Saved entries

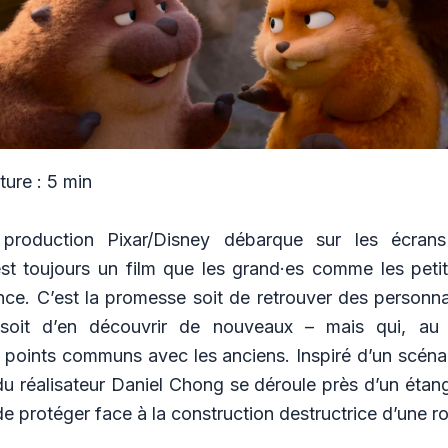
ure : 5 min
 production Pixar/Disney débarque sur les écrans
est toujours un film que les grand·es comme les petit
nce. C’est la promesse soit de retrouver des personn
 soit d’en découvrir de nouveaux – mais qui, au 
oints communs avec les anciens. Inspiré d’un scénari
du réalisateur Daniel Chong se déroule près d’un étan
e protéger face à la construction destructrice d’une r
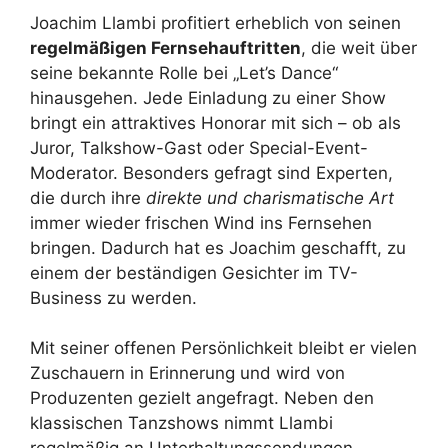
Joachim Llambi profitiert erheblich von seinen
regelmäßigen Fernsehauftritten
, die weit über
seine bekannte Rolle bei „Let’s Dance“
hinausgehen. Jede Einladung zu einer Show
bringt ein attraktives Honorar mit sich – ob als
Juror, Talkshow-Gast oder Special-Event-
Moderator. Besonders gefragt sind Experten,
die durch ihre
direkte und charismatische Art
immer wieder frischen Wind ins Fernsehen
bringen. Dadurch hat es Joachim geschafft, zu
einem der beständigen Gesichter im TV-
Business zu werden.
Mit seiner offenen Persönlichkeit bleibt er vielen
Zuschauern in Erinnerung und wird von
Produzenten gezielt angefragt. Neben den
klassischen Tanzshows nimmt Llambi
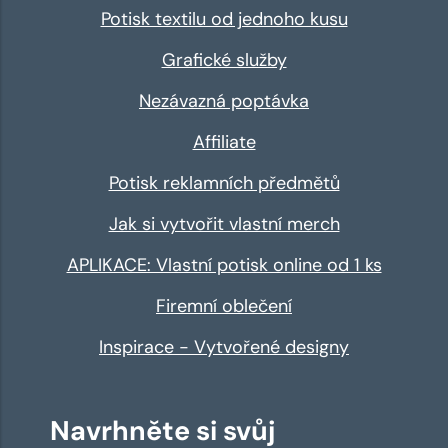
Potisk textilu od jednoho kusu
Grafické služby
Nezávazná poptávka
Affiliate
Potisk reklamních předmětů
Jak si vytvořit vlastní merch
APLIKACE: Vlastní potisk online od 1 ks
Firemní oblečení
Inspirace - Vytvořené designy
Navrhněte si svůj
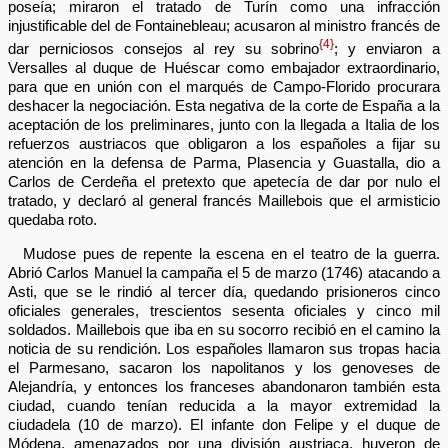
poseía; miraron el tratado de Turín como una infracción
injustificable del de Fontainebleau; acusaron al ministro francés de
{4}
dar perniciosos consejos al rey su sobrino
; y enviaron a
Versalles al duque de Huéscar como embajador extraordinario,
para que en unión con el marqués de Campo-Florido procurara
deshacer la negociación. Esta negativa de la corte de España a la
aceptación de los preliminares, junto con la llegada a Italia de los
refuerzos austriacos que obligaron a los españoles a fijar su
atención en la defensa de Parma, Plasencia y Guastalla, dio a
Carlos de Cerdeña el pretexto que apetecía de dar por nulo el
tratado, y declaró al general francés Maillebois que el armisticio
quedaba roto.
Mudose pues de repente la escena en el teatro de la guerra.
Abrió Carlos Manuel la campaña el 5 de marzo (1746) atacando a
Asti, que se le rindió al tercer día, quedando prisioneros cinco
oficiales generales, trescientos sesenta oficiales y cinco mil
soldados. Maillebois que iba en su socorro recibió en el camino la
noticia de su rendición. Los españoles llamaron sus tropas hacia
el Parmesano, sacaron los napolitanos y los genoveses de
Alejandría, y entonces los franceses abandonaron también esta
ciudad, cuando tenían reducida a la mayor extremidad la
ciudadela (10 de marzo). El infante don Felipe y el duque de
Módena, amenazados por una división austriaca, huyeron de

**Problem**
Within the records, on how many lines does the word "Maillebois" appear? Provide the number alone.

**Solution to this exercise**
2